START Information shown

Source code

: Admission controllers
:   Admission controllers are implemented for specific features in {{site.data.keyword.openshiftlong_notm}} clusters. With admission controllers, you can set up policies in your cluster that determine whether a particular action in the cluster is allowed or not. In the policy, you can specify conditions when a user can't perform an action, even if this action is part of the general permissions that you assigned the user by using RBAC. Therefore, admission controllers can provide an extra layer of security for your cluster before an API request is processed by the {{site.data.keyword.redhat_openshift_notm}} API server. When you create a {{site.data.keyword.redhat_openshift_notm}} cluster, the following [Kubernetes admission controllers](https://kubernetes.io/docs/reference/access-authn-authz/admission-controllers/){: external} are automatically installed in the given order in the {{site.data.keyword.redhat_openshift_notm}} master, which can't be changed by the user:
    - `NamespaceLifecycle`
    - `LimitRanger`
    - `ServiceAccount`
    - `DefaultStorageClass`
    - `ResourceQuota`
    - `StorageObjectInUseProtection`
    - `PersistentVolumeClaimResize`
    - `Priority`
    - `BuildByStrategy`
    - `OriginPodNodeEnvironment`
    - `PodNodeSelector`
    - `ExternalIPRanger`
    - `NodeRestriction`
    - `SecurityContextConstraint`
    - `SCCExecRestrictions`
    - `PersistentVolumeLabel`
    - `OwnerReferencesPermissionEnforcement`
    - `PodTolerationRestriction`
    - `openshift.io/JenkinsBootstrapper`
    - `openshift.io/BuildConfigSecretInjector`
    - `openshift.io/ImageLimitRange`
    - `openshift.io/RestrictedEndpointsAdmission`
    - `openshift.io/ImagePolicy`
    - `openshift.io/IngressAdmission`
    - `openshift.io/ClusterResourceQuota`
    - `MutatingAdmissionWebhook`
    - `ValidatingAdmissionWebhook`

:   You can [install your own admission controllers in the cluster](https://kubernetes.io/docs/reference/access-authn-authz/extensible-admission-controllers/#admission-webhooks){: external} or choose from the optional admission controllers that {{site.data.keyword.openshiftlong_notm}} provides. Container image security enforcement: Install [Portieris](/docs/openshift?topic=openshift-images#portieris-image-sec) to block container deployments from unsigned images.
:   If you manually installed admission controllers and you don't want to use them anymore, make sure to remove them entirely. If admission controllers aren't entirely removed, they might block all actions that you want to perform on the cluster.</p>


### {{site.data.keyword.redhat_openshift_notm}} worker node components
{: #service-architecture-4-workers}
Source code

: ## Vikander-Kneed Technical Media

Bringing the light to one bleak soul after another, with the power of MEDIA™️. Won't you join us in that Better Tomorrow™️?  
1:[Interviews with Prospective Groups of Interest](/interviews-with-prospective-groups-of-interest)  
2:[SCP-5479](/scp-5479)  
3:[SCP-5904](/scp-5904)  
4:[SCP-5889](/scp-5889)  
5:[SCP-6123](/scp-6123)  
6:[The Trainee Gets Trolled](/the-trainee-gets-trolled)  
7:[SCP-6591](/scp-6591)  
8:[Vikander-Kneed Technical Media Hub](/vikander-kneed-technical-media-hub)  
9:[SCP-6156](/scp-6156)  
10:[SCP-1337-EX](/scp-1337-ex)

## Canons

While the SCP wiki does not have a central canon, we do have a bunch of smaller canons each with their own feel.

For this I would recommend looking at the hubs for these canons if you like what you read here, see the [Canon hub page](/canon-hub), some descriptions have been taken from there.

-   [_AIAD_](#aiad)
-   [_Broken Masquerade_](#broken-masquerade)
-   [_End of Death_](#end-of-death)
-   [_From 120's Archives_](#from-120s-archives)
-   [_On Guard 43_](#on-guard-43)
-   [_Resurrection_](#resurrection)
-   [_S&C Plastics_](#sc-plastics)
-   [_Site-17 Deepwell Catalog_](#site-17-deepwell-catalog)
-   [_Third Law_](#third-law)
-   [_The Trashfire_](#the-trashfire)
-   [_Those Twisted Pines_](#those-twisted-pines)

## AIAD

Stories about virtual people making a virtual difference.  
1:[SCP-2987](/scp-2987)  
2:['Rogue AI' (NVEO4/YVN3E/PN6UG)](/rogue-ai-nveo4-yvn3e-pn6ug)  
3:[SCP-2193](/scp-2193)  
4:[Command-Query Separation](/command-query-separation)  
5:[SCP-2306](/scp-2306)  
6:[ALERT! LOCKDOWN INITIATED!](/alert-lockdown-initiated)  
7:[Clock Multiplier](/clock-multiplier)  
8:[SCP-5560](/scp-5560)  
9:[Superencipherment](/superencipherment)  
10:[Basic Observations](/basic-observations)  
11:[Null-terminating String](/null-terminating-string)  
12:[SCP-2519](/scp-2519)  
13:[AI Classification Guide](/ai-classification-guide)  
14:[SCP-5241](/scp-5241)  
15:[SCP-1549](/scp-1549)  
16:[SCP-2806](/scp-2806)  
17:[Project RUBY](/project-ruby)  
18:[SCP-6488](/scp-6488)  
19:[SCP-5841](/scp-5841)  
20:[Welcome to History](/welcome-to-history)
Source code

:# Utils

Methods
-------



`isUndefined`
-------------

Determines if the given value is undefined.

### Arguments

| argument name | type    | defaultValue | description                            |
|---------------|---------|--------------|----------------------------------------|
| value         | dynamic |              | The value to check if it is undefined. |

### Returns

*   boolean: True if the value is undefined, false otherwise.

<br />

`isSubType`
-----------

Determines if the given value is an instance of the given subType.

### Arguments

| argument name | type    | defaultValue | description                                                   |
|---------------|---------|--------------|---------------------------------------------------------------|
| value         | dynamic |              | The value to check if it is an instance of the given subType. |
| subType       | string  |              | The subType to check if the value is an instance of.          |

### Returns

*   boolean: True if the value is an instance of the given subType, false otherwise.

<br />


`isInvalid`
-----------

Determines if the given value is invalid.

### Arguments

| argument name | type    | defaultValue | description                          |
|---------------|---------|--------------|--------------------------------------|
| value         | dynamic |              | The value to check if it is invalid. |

END Information shown

» **Exercise directions**:
All the data above should be set down a second time, exactly.

» **Exercise answer**:
Source code

: Admission controllers
:   Admission controllers are implemented for specific features in {{site.data.keyword.openshiftlong_notm}} clusters. With admission controllers, you can set up policies in your cluster that determine whether a particular action in the cluster is allowed or not. In the policy, you can specify conditions when a user can't perform an action, even if this action is part of the general permissions that you assigned the user by using RBAC. Therefore, admission controllers can provide an extra layer of security for your cluster before an API request is processed by the {{site.data.keyword.redhat_openshift_notm}} API server. When you create a {{site.data.keyword.redhat_openshift_notm}} cluster, the following [Kubernetes admission controllers](https://kubernetes.io/docs/reference/access-authn-authz/admission-controllers/){: external} are automatically installed in the given order in the {{site.data.keyword.redhat_openshift_notm}} master, which can't be changed by the user:
    - `NamespaceLifecycle`
    - `LimitRanger`
    - `ServiceAccount`
    - `DefaultStorageClass`
    - `ResourceQuota`
    - `StorageObjectInUseProtection`
    - `PersistentVolumeClaimResize`
    - `Priority`
    - `BuildByStrategy`
    - `OriginPodNodeEnvironment`
    - `PodNodeSelector`
    - `ExternalIPRanger`
    - `NodeRestriction`
    - `SecurityContextConstraint`
    - `SCCExecRestrictions`
    - `PersistentVolumeLabel`
    - `OwnerReferencesPermissionEnforcement`
    - `PodTolerationRestriction`
    - `openshift.io/JenkinsBootstrapper`
    - `openshift.io/BuildConfigSecretInjector`
    - `openshift.io/ImageLimitRange`
    - `openshift.io/RestrictedEndpointsAdmission`
    - `openshift.io/ImagePolicy`
    - `openshift.io/IngressAdmission`
    - `openshift.io/ClusterResourceQuota`
    - `MutatingAdmissionWebhook`
    - `ValidatingAdmissionWebhook`

:   You can [install your own admission controllers in the cluster](https://kubernetes.io/docs/reference/access-authn-authz/extensible-admission-controllers/#admission-webhooks){: external} or choose from the optional admission controllers that {{site.data.keyword.openshiftlong_notm}} provides. Container image security enforcement: Install [Portieris](/docs/openshift?topic=openshift-images#portieris-image-sec) to block container deployments from unsigned images.
:   If you manually installed admission controllers and you don't want to use them anymore, make sure to remove them entirely. If admission controllers aren't entirely removed, they might block all actions that you want to perform on the cluster.</p>


### {{site.data.keyword.redhat_openshift_notm}} worker node components
{: #service-architecture-4-workers}
Source code

: ## Vikander-Kneed Technical Media

Bringing the light to one bleak soul after another, with the power of MEDIA™️. Won't you join us in that Better Tomorrow™️?  
1:[Interviews with Prospective Groups of Interest](/interviews-with-prospective-groups-of-interest)  
2:[SCP-5479](/scp-5479)  
3:[SCP-5904](/scp-5904)  
4:[SCP-5889](/scp-5889)  
5:[SCP-6123](/scp-6123)  
6:[The Trainee Gets Trolled](/the-trainee-gets-trolled)  
7:[SCP-6591](/scp-6591)  
8:[Vikander-Kneed Technical Media Hub](/vikander-kneed-technical-media-hub)  
9:[SCP-6156](/scp-6156)  
10:[SCP-1337-EX](/scp-1337-ex)

## Canons

While the SCP wiki does not have a central canon, we do have a bunch of smaller canons each with their own feel.

For this I would recommend looking at the hubs for these canons if you like what you read here, see the [Canon hub page](/canon-hub), some descriptions have been taken from there.

-   [_AIAD_](#aiad)
-   [_Broken Masquerade_](#broken-masquerade)
-   [_End of Death_](#end-of-death)
-   [_From 120's Archives_](#from-120s-archives)
-   [_On Guard 43_](#on-guard-43)
-   [_Resurrection_](#resurrection)
-   [_S&C Plastics_](#sc-plastics)
-   [_Site-17 Deepwell Catalog_](#site-17-deepwell-catalog)
-   [_Third Law_](#third-law)
-   [_The Trashfire_](#the-trashfire)
-   [_Those Twisted Pines_](#those-twisted-pines)

## AIAD

Stories about virtual people making a virtual difference.  
1:[SCP-2987](/scp-2987)  
2:['Rogue AI' (NVEO4/YVN3E/PN6UG)](/rogue-ai-nveo4-yvn3e-pn6ug)  
3:[SCP-2193](/scp-2193)  
4:[Command-Query Separation](/command-query-separation)  
5:[SCP-2306](/scp-2306)  
6:[ALERT! LOCKDOWN INITIATED!](/alert-lockdown-initiated)  
7:[Clock Multiplier](/clock-multiplier)  
8:[SCP-5560](/scp-5560)  
9:[Superencipherment](/superencipherment)  
10:[Basic Observations](/basic-observations)  
11:[Null-terminating String](/null-terminating-string)  
12:[SCP-2519](/scp-2519)  
13:[AI Classification Guide](/ai-classification-guide)  
14:[SCP-5241](/scp-5241)  
15:[SCP-1549](/scp-1549)  
16:[SCP-2806](/scp-2806)  
17:[Project RUBY](/project-ruby)  
18:[SCP-6488](/scp-6488)  
19:[SCP-5841](/scp-5841)  
20:[Welcome to History](/welcome-to-history)
Source code

:# Utils

Methods
-------



`isUndefined`
-------------

Determines if the given value is undefined.

### Arguments

| argument name | type    | defaultValue | description                            |
|---------------|---------|--------------|----------------------------------------|
| value         | dynamic |              | The value to check if it is undefined. |

### Returns

*   boolean: True if the value is undefined, false otherwise.

<br />

`isSubType`
-----------

Determines if the given value is an instance of the given subType.

### Arguments

| argument name | type    | defaultValue | description                                                   |
|---------------|---------|--------------|---------------------------------------------------------------|
| value         | dynamic |              | The value to check if it is an instance of the given subType. |
| subType       | string  |              | The subType to check if the value is an instance of.          |

### Returns

*   boolean: True if the value is an instance of the given subType, false otherwise.

<br />


`isInvalid`
-----------

Determines if the given value is invalid.

### Arguments

| argument name | type    | defaultValue | description                          |
|---------------|---------|--------------|--------------------------------------|
| value         | dynamic |              | The value to check if it is invalid. |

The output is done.